ASSIGNED TASK:
For each line in the data below that holds "lines", return a copy.

THE RECORDS:
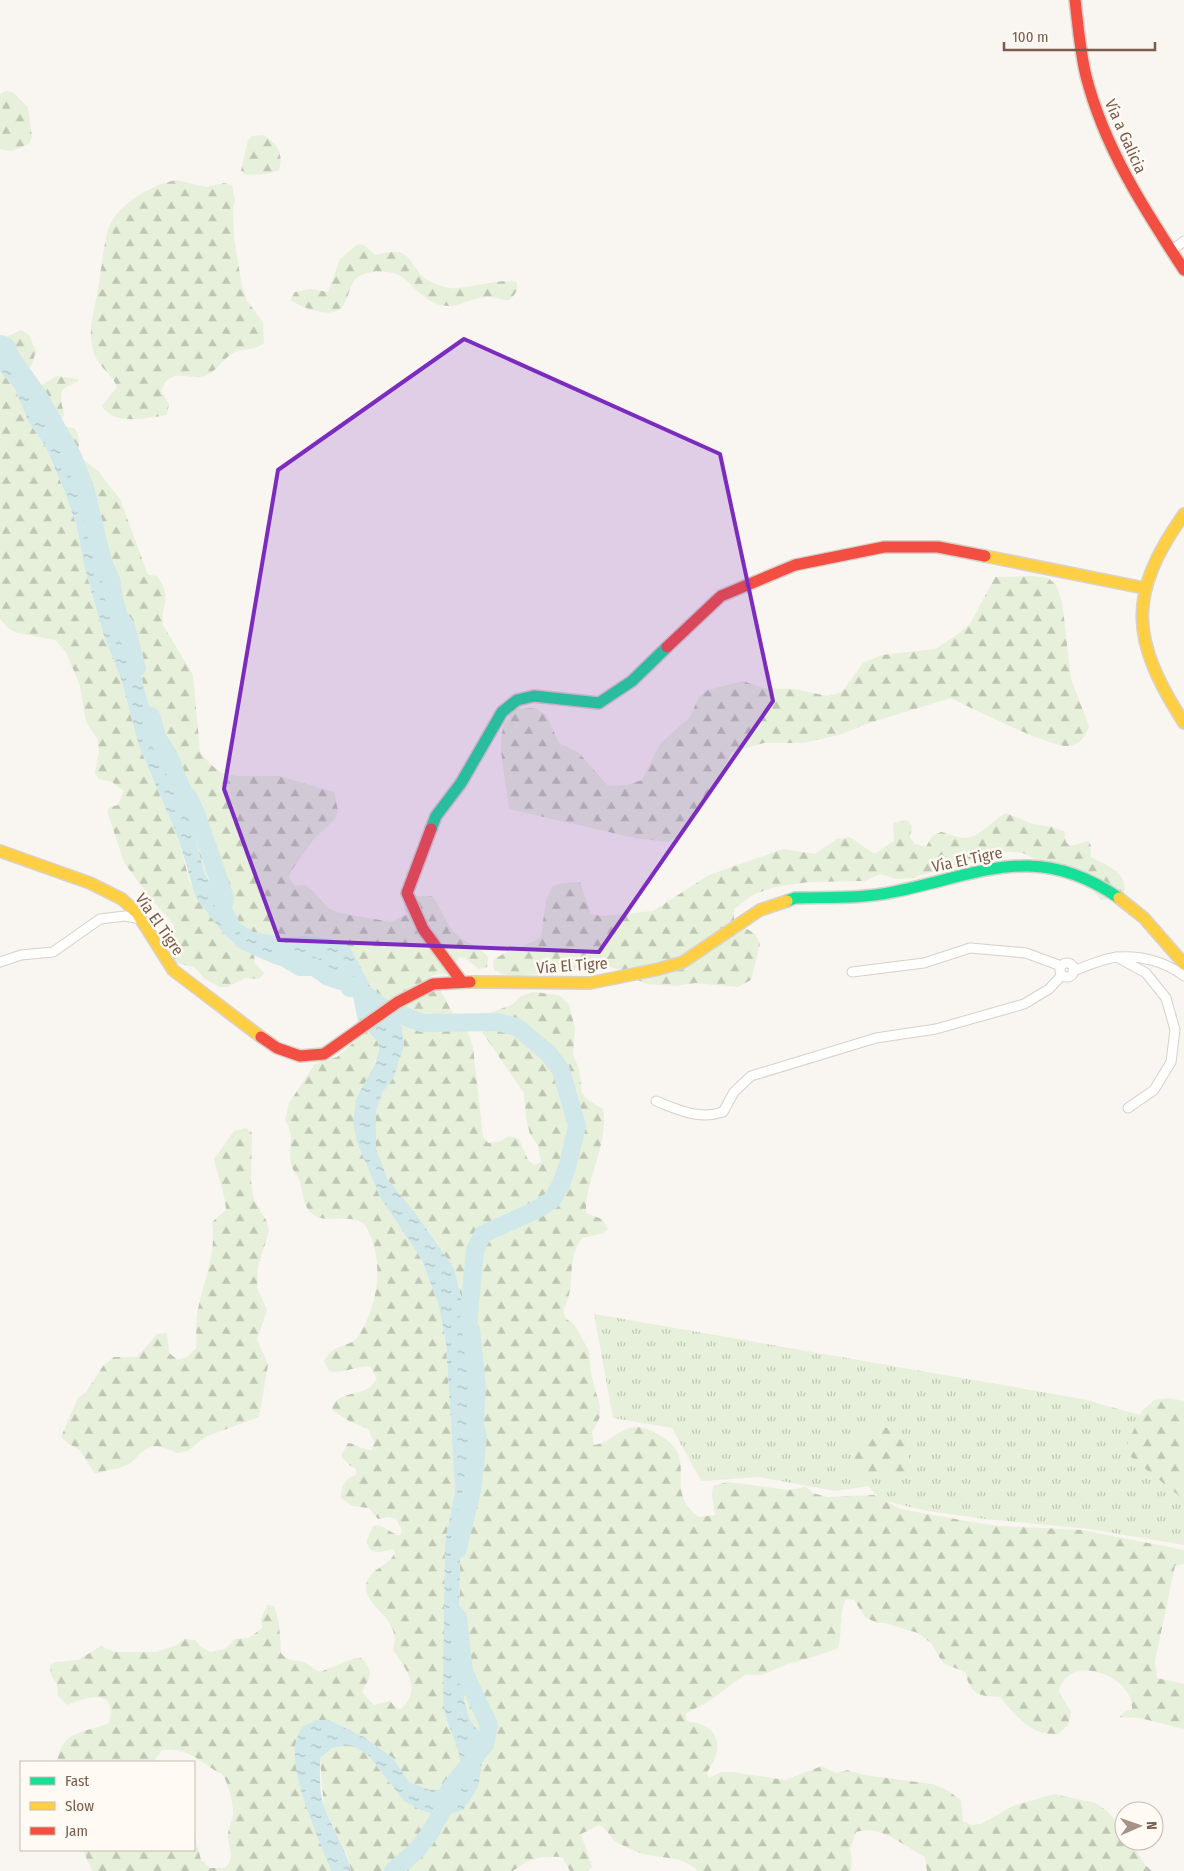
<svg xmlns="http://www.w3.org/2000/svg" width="1184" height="1871" font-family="'Fira Sans Condensed',sans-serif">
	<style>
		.grass { fill: url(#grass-tufts) }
		.forest { fill: url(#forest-firs) }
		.water { fill: url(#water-ripples) }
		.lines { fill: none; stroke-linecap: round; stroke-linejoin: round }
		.river { stroke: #d0e8ea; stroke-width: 18 }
		.street-casing { stroke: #d7d1cb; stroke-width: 11 }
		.fast-casing { stroke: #d9d2cb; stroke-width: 14 }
		.slow-casing { stroke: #d9d2cb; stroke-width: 14 }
		.jam-casing { stroke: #d9d2cb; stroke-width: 14 }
		.street { stroke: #fefefd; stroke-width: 9 }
		.fast { stroke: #16e098; stroke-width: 11 }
		.slow { stroke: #ffcf43; stroke-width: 11 }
		.jam { stroke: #f24e42; stroke-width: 11 }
		.marked { fill: #7b2cbf; fill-opacity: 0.2; stroke: #7b2cbf; stroke-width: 4; stroke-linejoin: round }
		.labels { text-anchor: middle; stroke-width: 5; stroke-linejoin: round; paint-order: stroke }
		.street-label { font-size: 16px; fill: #7a5c4d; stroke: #fffaf3 }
	</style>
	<defs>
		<pattern id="grass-tufts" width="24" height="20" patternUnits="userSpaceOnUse" patternTransform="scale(1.25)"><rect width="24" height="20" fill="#e7f0db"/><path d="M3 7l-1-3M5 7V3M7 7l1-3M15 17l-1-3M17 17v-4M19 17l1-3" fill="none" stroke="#c0c6b4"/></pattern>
		<pattern id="forest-firs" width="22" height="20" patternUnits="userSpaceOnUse" patternTransform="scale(1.25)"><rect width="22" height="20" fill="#e7f0db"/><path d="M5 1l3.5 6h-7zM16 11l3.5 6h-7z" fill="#c0c6b4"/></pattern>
		<pattern id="water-ripples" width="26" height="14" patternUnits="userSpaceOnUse" patternTransform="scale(1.25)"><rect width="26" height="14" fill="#d0e8ea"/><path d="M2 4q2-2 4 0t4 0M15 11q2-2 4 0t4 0" fill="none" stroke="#aebfc0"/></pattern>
	</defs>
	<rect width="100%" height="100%" fill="#f9f5f0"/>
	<!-- grass -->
	<polygon class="grass" points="594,1314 1082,1399 1184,1427 1184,1545 1090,1529 985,1519 928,1511 881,1500 868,1486 835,1491 759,1477 701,1481 672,1428 613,1418"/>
	<!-- forest -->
	<g class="forest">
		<polygon points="6,91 12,92 28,107 32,137 29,144 11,151 0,149 0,94"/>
		<path d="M264,135C277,144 284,154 279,170L266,174L246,175L241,171L248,140L252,136Z"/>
		<path d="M177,180L206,187L224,183L232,185L235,200L233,210L234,239L242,286L247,301L263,322L264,343C252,352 246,347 235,352C224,357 218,370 207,375C188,383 171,363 161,391L169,404L167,415C148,418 114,426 102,406L117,387C112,372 95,366 92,346C88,327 95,309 98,289C101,270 103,252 107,233C115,204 151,185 177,180Z"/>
		<path d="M358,244L364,245L375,255C381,254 391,251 398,252C410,254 414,268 422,276C428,282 441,286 450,288C465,290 508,276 517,283C518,291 515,296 508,300C500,300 494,296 486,297C468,298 454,312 435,303C408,291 410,268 373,272C347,275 353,291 343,306C332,321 301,307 290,300L295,292L311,289L328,292L340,259Z"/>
		<polygon points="21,330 29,335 36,351 31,367 21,372 5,345 6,337"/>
		<polygon points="0,371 15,389 28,421 46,447 64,490 77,527 84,565 104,636 121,679 139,746 179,840 189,880 224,934 240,949 254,955 255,963 264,973 259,979 245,978 228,987 219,987 205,979 194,967 172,962 155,940 157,932 173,931 174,925 147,894 124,862 107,811 110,807 118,805 124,791 112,782 99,779 95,773 99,752 97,738 86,722 80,686 66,652 55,640 17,633 8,628 0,619"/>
		<path d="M57,376L78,379L79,381C56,390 60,393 64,415L57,426L26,380H33L40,386Z"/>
		<path d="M66,427L74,428C81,436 79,446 78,455L98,471L120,499L148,575L157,576C174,600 160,604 163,625L193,675L200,752L210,764L222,773L236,776H279L334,792L338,811L335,819L314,839L291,871L289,878L295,886L305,885L313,891L328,908L339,913L391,922L406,915L403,902L414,896H432C442,909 446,926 458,936C469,945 478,944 488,957L487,967L479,969L465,958L460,957L445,975L440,973L430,977L433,984L441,991L454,1016L467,1029L473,1047L483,1137L488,1143L498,1142L509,1136L519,1139L528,1160L534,1165L541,1162L538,1146L530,1134L526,1118L524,1093L482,1032L490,1013L513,1004L521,996L533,992L559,995L569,1004L575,1028L573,1054L579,1069L582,1093L588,1100L603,1109C609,1145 585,1178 586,1213L602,1219L608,1229L603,1233L582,1238C565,1260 577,1286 563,1311L566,1319L574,1324L589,1351L591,1374L600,1407V1417L592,1432L594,1445C610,1443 619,1428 636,1427C646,1427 652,1431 661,1436C701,1460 661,1489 699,1517L715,1515L712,1496L713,1486L728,1482L788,1490L806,1487L813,1493L827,1497L874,1495L900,1509L966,1521L999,1526L1082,1530L1184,1550V1564L1175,1566L1155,1661L1157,1678L1184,1684V1729L1140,1718L1120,1717L1125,1711L1132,1709C1134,1675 1067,1651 1059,1692L1071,1712L1068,1725L1058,1734C1032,1737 1015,1715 1000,1697C979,1696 971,1695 965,1672L943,1663L931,1643L918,1633L885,1623H877L865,1617L854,1600L846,1599C838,1616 843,1631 838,1648C821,1655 805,1659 788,1664C772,1669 764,1679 746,1674L709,1701L685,1714L687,1721C704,1723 720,1730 717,1751C716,1758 710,1767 707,1773L709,1778L721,1772H732L785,1780L822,1766L836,1773L848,1770L864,1775L932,1784L945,1789L961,1800L963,1821L971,1825L981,1824L1013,1806L1054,1794L1096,1803L1108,1812L1124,1830V1841H1131L1145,1865L1152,1871H927L925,1857C904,1846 880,1824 856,1832L850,1850L852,1859L851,1871H698C681,1854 662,1860 640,1853C633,1850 621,1845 615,1841C609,1835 607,1829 599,1825L581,1834L592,1867L588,1871H570L562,1857C541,1856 529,1858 513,1871H351L347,1854L324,1808L320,1758L332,1748L351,1745L368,1755L396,1791L463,1810L478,1731L469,1718L464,1700V1672L459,1637L460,1561L477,1386L468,1326L454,1268L413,1210L388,1180L376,1149V1113L382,1093L394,1077L387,1000L371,987L350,947L333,939L307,936L283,937L253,932L240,923L205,875L183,792L158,739L133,646L119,617L90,508L79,473L63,437Z"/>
		<path d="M1033,576L1048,578L1056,585L1062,601L1071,679L1089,726C1085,737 1081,744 1068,746C1052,748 969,707 951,698L872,722L839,735L803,743H764L732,752L698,815L684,833L668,842L635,838L509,809C508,787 494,742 506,721C508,717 513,713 516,709L535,708L546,715L559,743L578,752L608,786L627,785L642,780L660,744L690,717L699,697L708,690L743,681L763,688L795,689L827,696L842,692L863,663L882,655L935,649L957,635L970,624L995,577Z"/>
		<path d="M1006,813L1033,824L1052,827L1064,831L1066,842L1070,846L1089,841L1091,846V857C1107,866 1133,874 1122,897L1101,900L1094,891L1091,881L1051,867L1023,853L1001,851L912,878L896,879L881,874L865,881L808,882L775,887L754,894L734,909V921L755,934L760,944L751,980L738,987L695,983L676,986L647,984L630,977L623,971L604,965L568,971L514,976L502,974L494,970L493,961C506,949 526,947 541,937L546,900L553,886L563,883L580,882L591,914L603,916L653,911L709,875L783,849L815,854L837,839L850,837L874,854L894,841L893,823L907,820L912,826L910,837L915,844L926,847L932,836L941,832C948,833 958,838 965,838C981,837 992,820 1006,813Z"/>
		<path d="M367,1031L378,1042L379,1051L368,1080L356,1099L357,1142L380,1197L422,1260L439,1306L446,1344L455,1491L445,1543L444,1709L461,1755V1773L457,1788L430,1790L409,1782L393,1758L364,1737L329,1720L303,1795L331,1871H92L83,1850H194V1833L201,1860L210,1868H225C237,1856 227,1848 228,1835C228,1828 232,1822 233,1815C234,1806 228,1781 222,1774C200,1763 188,1746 162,1750L153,1762H57C63,1728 84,1734 109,1723C119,1687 86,1697 67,1705L58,1696L57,1684L51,1675L50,1665L55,1662L78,1660L101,1646L115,1652H156L177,1645L185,1639L195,1640L201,1647L210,1652L225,1649L235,1639L249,1638L262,1628L261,1619L267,1605L274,1606C280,1621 280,1637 281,1653C289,1663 297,1659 306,1663C311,1666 315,1670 320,1672L355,1658H361C376,1672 369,1678 362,1692L374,1705L390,1701L397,1709H401C423,1689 406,1669 393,1650C403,1617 364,1608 366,1586C368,1568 390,1567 395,1552L393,1549L380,1552L371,1551L366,1542L373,1526C384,1523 389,1533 400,1536L402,1530L396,1519L388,1517L378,1519L369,1508L352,1506L341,1498C341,1485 345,1479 357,1474L355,1468L349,1465L341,1456L348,1443C358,1444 363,1451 372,1450L374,1442L368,1429L349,1421L332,1410C335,1392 356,1396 369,1388C372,1386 375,1381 377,1379L370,1366C356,1366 340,1375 329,1371L324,1361C337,1339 351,1351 361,1332C377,1304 383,1267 371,1237C368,1232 367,1224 361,1222C343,1212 318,1229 306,1206C302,1197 302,1186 298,1177C297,1173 293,1171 292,1167C286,1150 297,1138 285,1120L289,1103L315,1064L337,1057Z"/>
		<path d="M246,1128L252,1133L251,1181L254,1200L266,1220L269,1231L258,1267L257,1288L267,1310L257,1339L268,1365L259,1417L205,1437L188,1451L177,1453C164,1447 154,1442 141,1453C137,1456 134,1461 129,1464C118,1470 107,1469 95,1474L80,1450L69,1444L61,1437L78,1398L86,1392L103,1366L114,1357H137L157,1334L167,1333L169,1353L178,1360L187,1357L196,1348C197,1335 195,1321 198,1309C204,1279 217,1253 212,1222L226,1210C225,1192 218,1177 214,1159L234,1131Z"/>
		<polygon points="1170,1398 1184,1401 1184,1500 1130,1456 1127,1445 1142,1411 1154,1400"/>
		<path d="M878,1427C906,1427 907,1445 911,1468C898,1482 873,1476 857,1472L852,1461C856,1443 859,1432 878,1427Z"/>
	</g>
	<!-- water -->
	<path class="water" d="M0,339L65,439L79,473L119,617L133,646L158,739L183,792L205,875L240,923L253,932L283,937L307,936L333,939L350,947L371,987L387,1000L401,1022L404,1045L394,1077L382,1093L376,1113V1149L388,1180L413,1210L454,1268L468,1326L477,1386L474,1474L460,1561L459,1637L464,1672V1700L469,1718L478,1731L482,1763L478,1787L472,1797L463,1810L445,1816L422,1811L404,1801L368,1755L351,1745L332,1748L320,1758C320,1774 319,1794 325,1809C333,1830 346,1848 351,1871H331C319,1838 291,1780 295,1745C296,1739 300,1732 302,1727L316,1720H329L364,1737L393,1758L409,1782L430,1790L457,1788C467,1750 451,1742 444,1708C443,1702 444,1695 443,1689L445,1543L455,1491L446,1344L439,1306L422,1260L380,1197L357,1142L353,1123L356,1099L375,1064L379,1050L378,1042L358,1021L352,991L336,972L321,967L290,968L274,964L240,949L224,934L196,898L179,840L139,746L121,679L104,636L84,565L77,527L64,490L46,447L28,421L15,389L0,371Z"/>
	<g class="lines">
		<!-- river -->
		<g class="river">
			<path d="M0,344C7,345 9,349 10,356L39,397L72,455L86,491L103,562L111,579L114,599L119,617L126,626L137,668"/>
			<polyline points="151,716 158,739 169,756 183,792 189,798 197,816 225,898 223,910 231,925"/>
			<polyline points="280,955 300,967 314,967 328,977 347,983 350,988 357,987 370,1000 386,1009 422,1023 497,1022 517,1027 548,1053 561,1070 577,1126 568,1164 561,1184 552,1200 536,1210 483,1234 475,1250 468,1326 471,1330 477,1386 475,1425 478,1437 472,1490 458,1549"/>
			<polyline points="393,1871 418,1849 430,1833 440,1815 449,1790 485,1744 489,1725 464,1672 458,1618 455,1614"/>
		</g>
		<!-- street casing -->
		<g class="street-casing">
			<g id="street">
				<polyline points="1171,251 1184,241"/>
				<polyline points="1117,957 1146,973 1166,998 1175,1030 1171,1062 1154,1090 1128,1108"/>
				<polyline points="0,962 21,955 53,952 100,919 125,916 141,919"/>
				<circle cx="1067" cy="970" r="7"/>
				<path d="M1073,971C1087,966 1104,958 1118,957C1141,955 1166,962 1184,976"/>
				<polyline points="852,972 924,963 970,948 1026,953 1061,966"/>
				<path d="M656,1101C679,1110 698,1120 723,1112L734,1092L751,1076L876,1038L936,1029L1024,1004L1049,989L1062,975"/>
			</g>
		</g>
		<!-- fast casing -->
		<g class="fast-casing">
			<g id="fast">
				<polyline points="431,829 436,816 461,783 502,712 517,700 534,696 599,703 632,681 667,647"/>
				<path d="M787,901L795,898C828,897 861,899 893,892C979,875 1036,840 1119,898"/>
			</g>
		</g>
		<!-- slow casing -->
		<g class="slow-casing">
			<g id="slow">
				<path d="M1184,514C1126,596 1131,640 1184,723"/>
				<polyline points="985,556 1144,588"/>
				<polyline points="0,851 90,883 122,899 137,913 173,970 261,1037"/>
				<polyline points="1119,898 1144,918 1184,964"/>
				<polyline points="470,982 590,983 659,969 683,962 760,910 787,901"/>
			</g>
		</g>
		<!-- jam casing -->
		<g class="jam-casing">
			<g id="jam">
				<path d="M1075,0C1078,25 1080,51 1086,76C1104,147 1144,209 1184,270"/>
				<polyline points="667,647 721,596 795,565 884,547 938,547 985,556"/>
				<polyline points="431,829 407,893 423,929 462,982"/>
				<polyline points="261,1037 277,1048 300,1056 324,1054 398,1002 433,984 470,982"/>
			</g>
		</g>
		<!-- street -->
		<use href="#street" class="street"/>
		<!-- fast -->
		<use href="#fast" class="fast"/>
		<!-- slow -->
		<use href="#slow" class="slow"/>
		<!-- jam -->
		<use href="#jam" class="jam"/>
	</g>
	<!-- marked area -->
	<path class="marked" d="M464,339L720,454L773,701L599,952L279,940L224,789L278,470Z"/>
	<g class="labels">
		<!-- street labels -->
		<g class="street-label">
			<text transform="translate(1126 136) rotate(66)" y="6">Vía a Galicia</text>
			<text transform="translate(967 859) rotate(-12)" y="6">Vía El Tigre</text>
			<text transform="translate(160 924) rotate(55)" y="6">Vía El Tigre</text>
			<text transform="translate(572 965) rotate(-4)" y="6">Vía El Tigre</text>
		</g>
	</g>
	<!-- legend -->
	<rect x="20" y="1761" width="175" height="90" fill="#fffaf3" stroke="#cabbb1"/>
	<rect x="30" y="1777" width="25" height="8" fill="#16e098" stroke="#cabbb1"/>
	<text x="65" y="1786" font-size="15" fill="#7a5c4d">Fast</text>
	<rect x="30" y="1802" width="25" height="8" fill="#ffcf43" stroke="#cabbb1"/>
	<text x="65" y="1811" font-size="15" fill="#7a5c4d">Slow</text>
	<rect x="30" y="1827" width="25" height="8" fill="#f24e42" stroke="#cabbb1"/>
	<text x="65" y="1836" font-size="15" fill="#7a5c4d">Jam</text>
	<!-- north arrow -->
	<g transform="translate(1139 1826) rotate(88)"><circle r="24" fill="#fffaf3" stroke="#cabbb1"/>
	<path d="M0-4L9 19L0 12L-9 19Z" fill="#a69286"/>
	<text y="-8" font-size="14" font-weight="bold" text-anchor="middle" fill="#7a5c4d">N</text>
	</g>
	<!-- scale -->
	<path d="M1004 42v8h151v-8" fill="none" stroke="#7a5c4d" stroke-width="2.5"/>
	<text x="1012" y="42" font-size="15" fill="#7a5c4d" stroke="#fffaf3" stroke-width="4" paint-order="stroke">100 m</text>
</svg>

RESPONSE:
		.lines { fill: none; stroke-linecap: round; stroke-linejoin: round }
	<g class="lines">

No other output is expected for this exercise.